> **Study material**

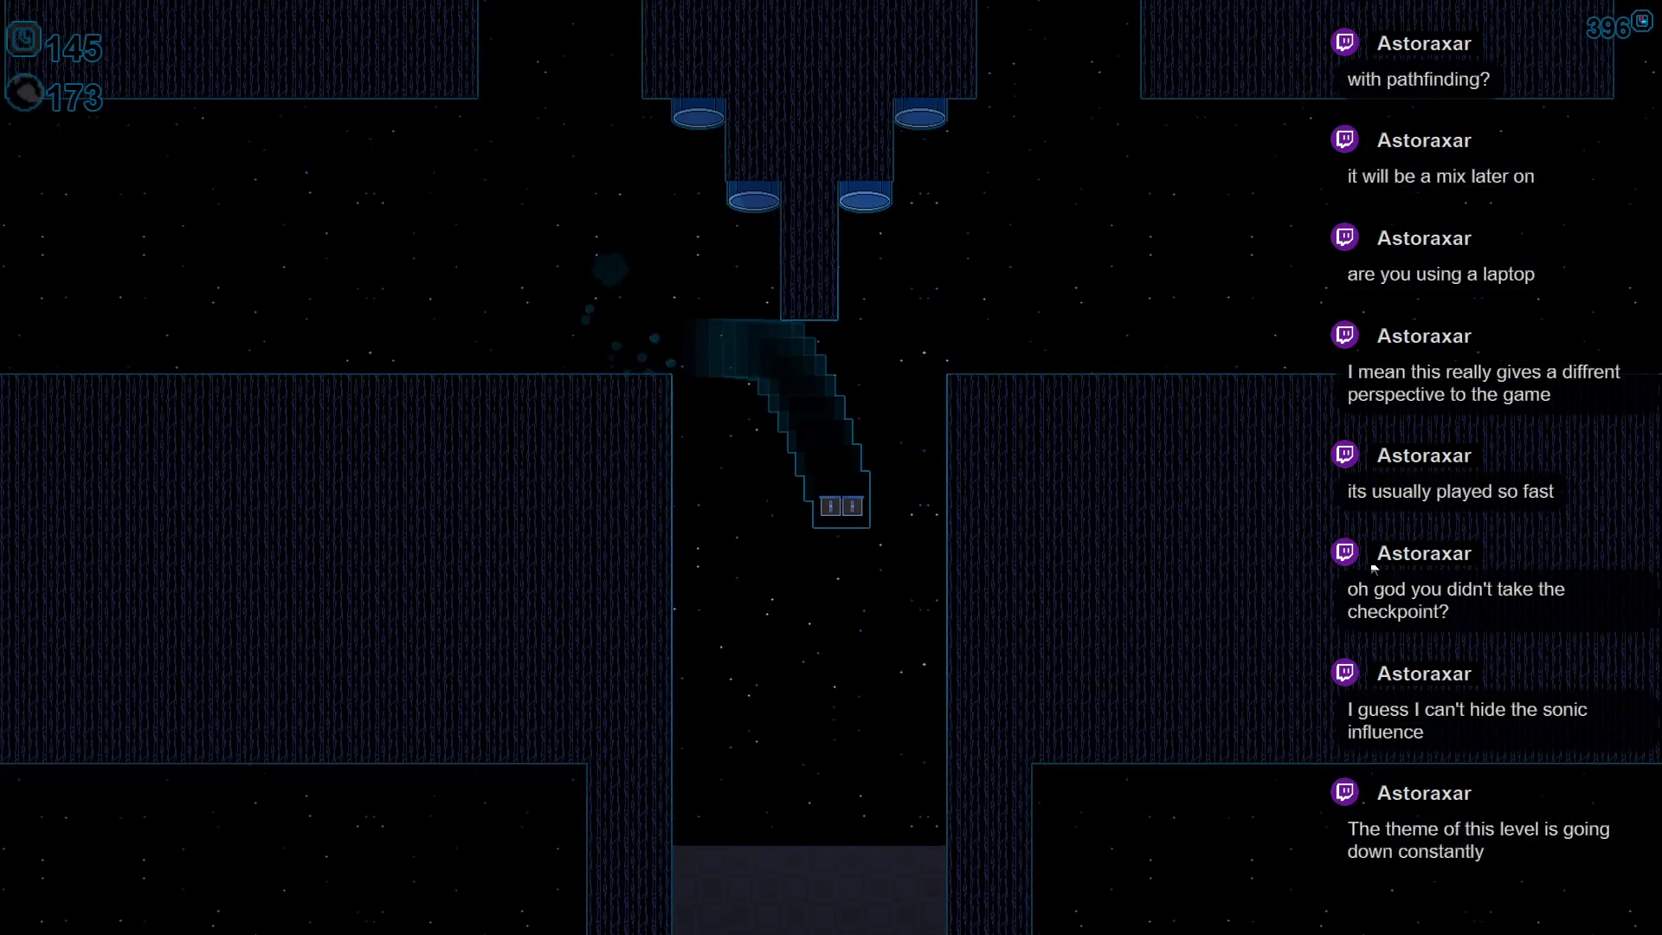
key("Down")
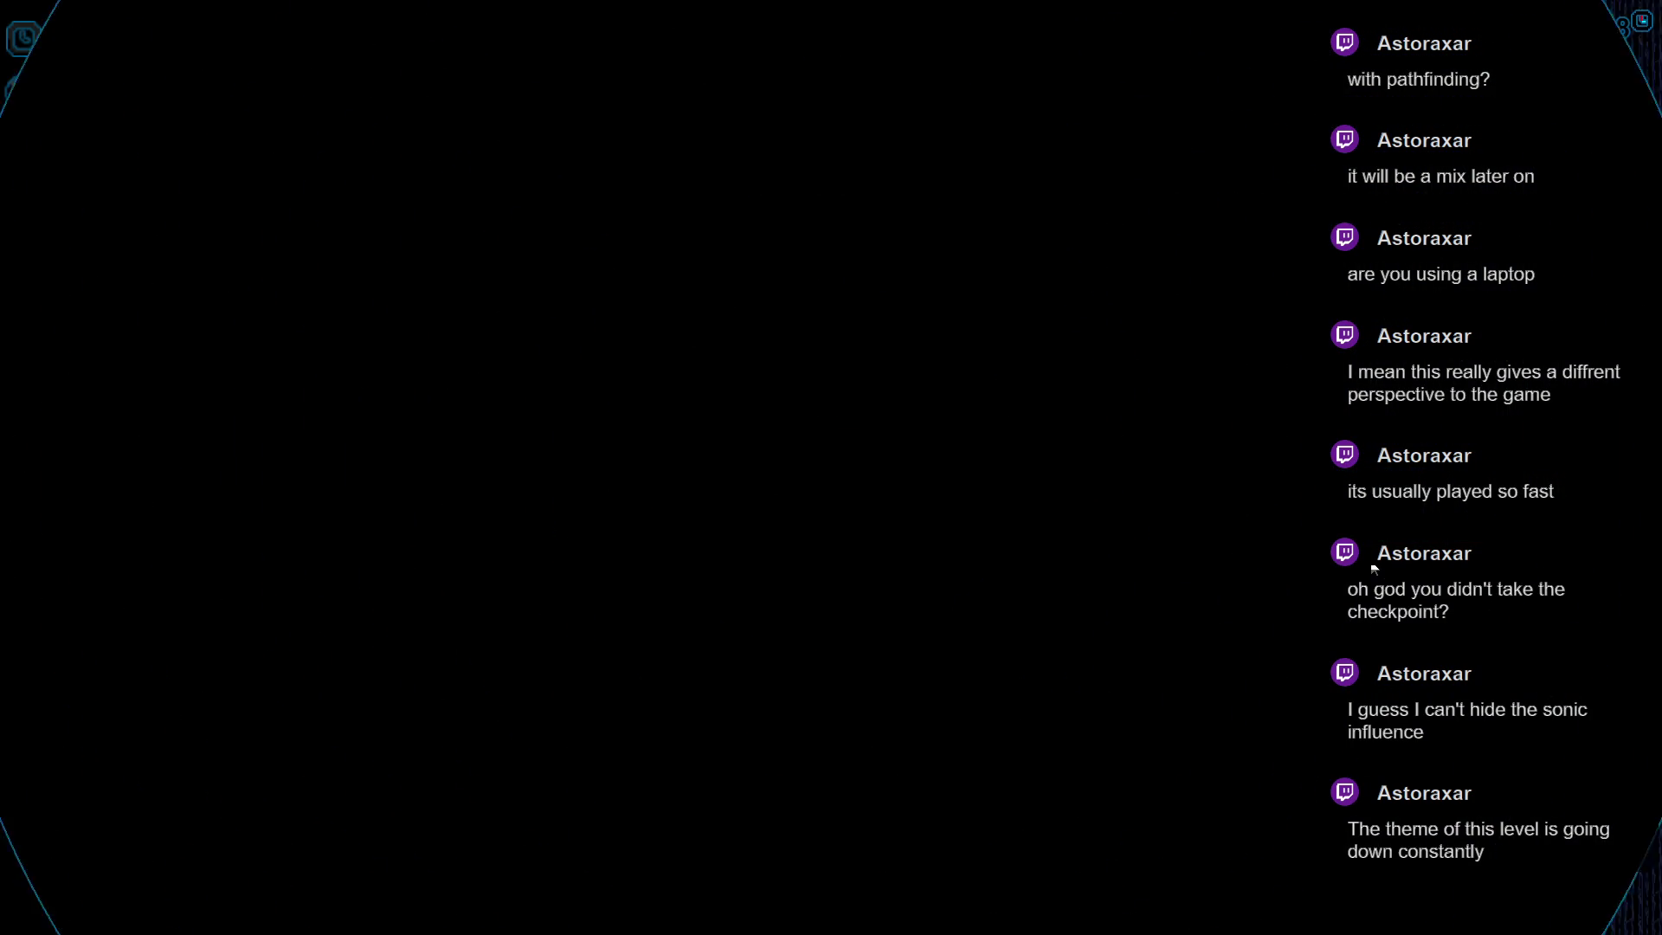
- Steer the player block down the column, over the slopes and onto the green then blue platforms
key("Down")
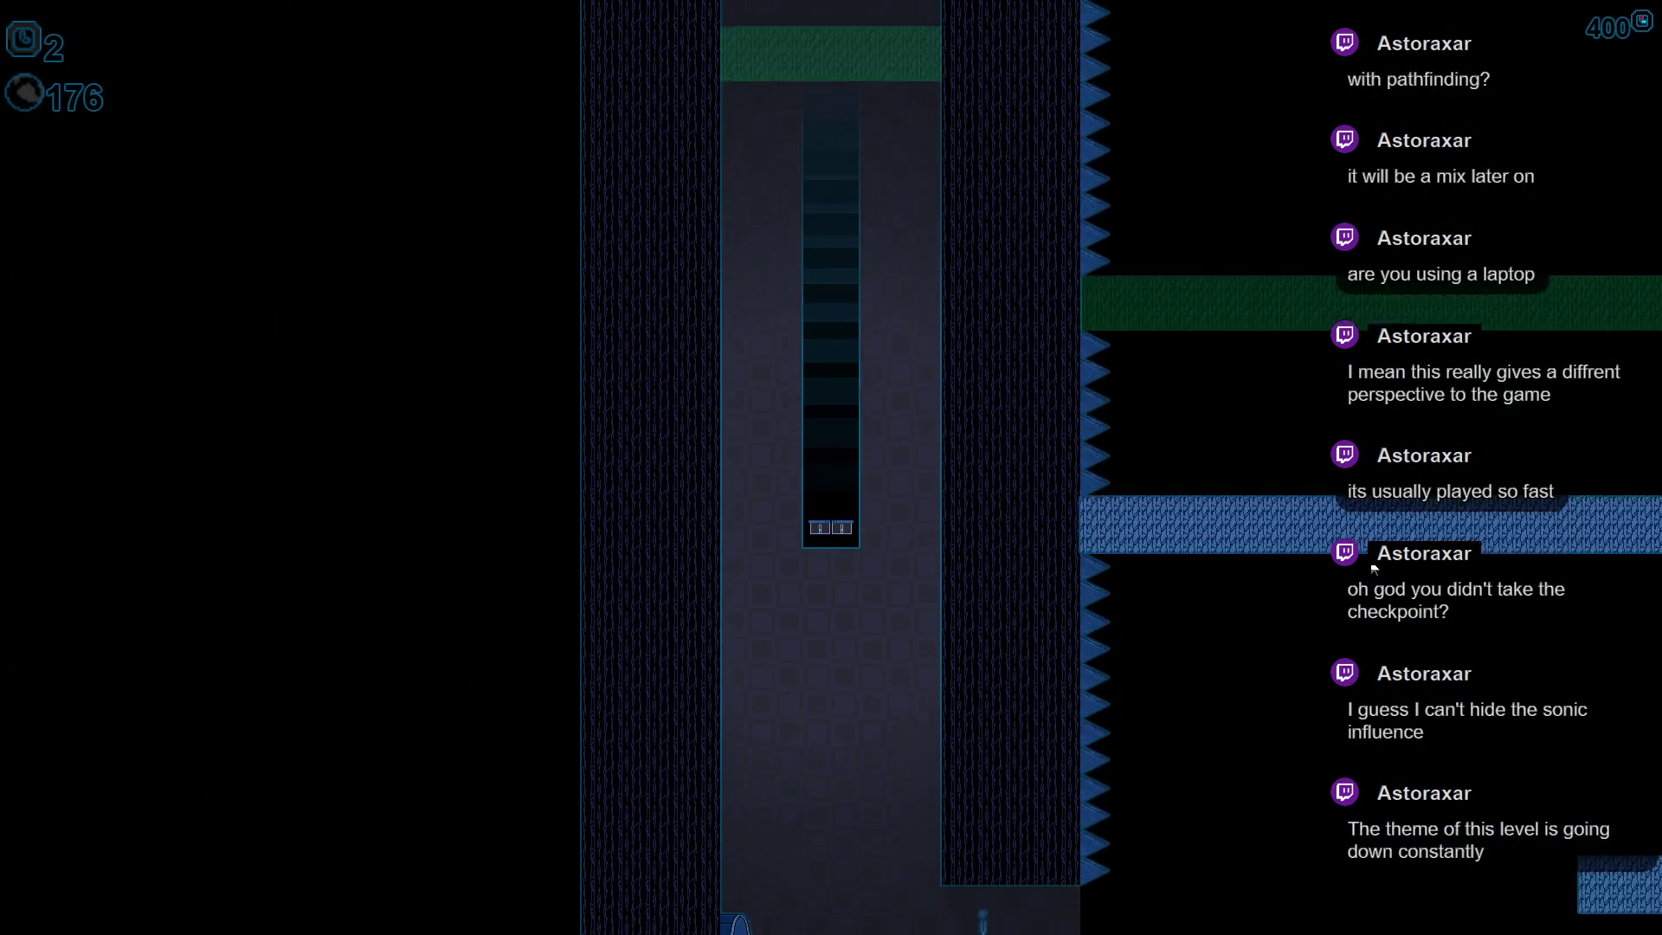
key("Right")
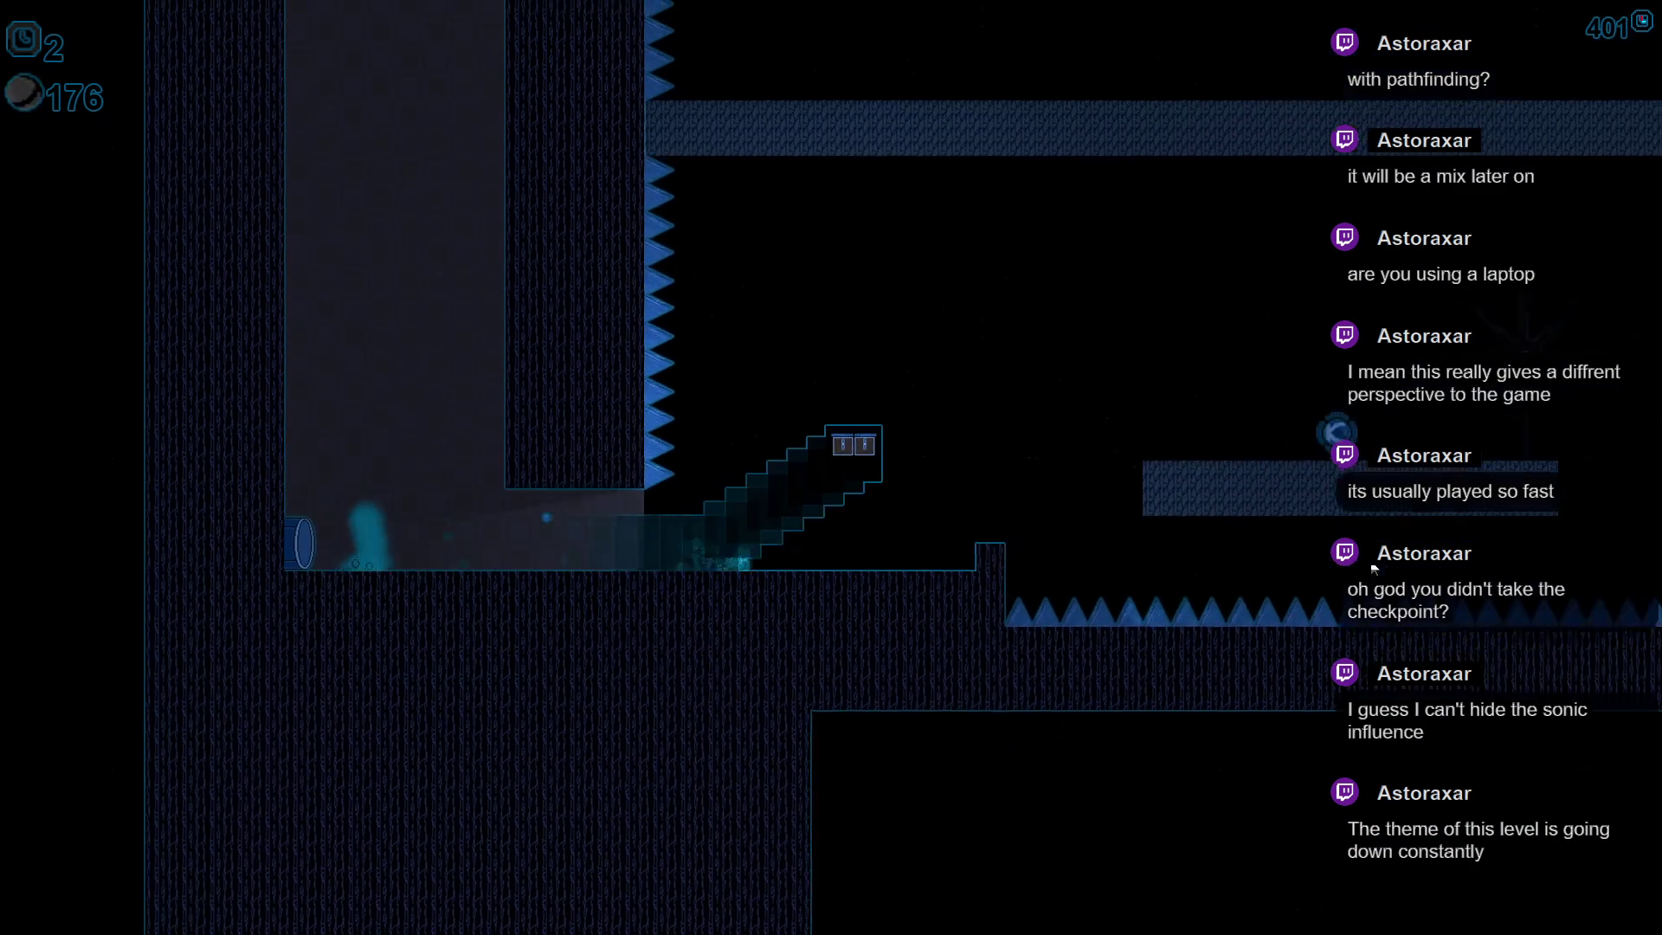
key("Right")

> **Exercise prompt**
Return all the lines above exactly; none of the pictures should appear.

> **Your solution**
key("Down")
- Steer the player block down the column, over the slopes and onto the green then blue platforms
key("Down")
key("Right")
key("Right")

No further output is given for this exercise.